> **Problem requirements**
Identify every line in the records below that contains the string "Новинского" and copy each such line in full. Matching is case-sensitive.

[[ Records provided open ]]

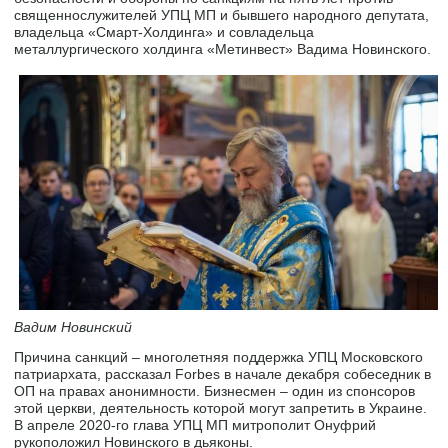
священнослужителей УПЦ МП и бывшего народного депутата,
владельца «Смарт-Холдинга» и совладельца
металлургического холдинга «Метинвест» Вадима Новинского.
Вадим Новинский
Причина санкций – многолетняя поддержка УПЦ Московского
патриархата, рассказал Forbes в начале декабря собеседник в
ОП на правах анонимности. Бизнесмен – один из спонсоров
этой церкви, деятельность которой могут запретить в Украине.
В апреле 2020-го глава УПЦ МП митрополит Онуфрий
рукоположил Новинского в дьяконы.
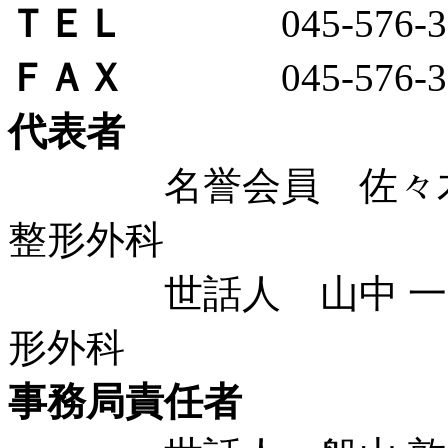
ＴＥＬ
045-576-30
ＦＡＸ
045-576-35
代表者
名誉会員 佐々木 
整形外科
世話人 山中 一良
形外科
事務局責任者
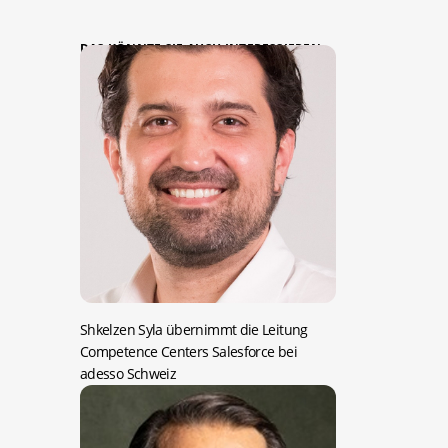
DAS KÖNNTE SIE AUCH INTERESSIEREN:
Shkelzen Syla übernimmt die Leitung
Competence Centers Salesforce bei
adesso Schweiz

[[ Records provided closed ]]

> **Answer to the exercise**
металлургического холдинга «Метинвест» Вадима Новинского.
рукоположил Новинского в дьяконы.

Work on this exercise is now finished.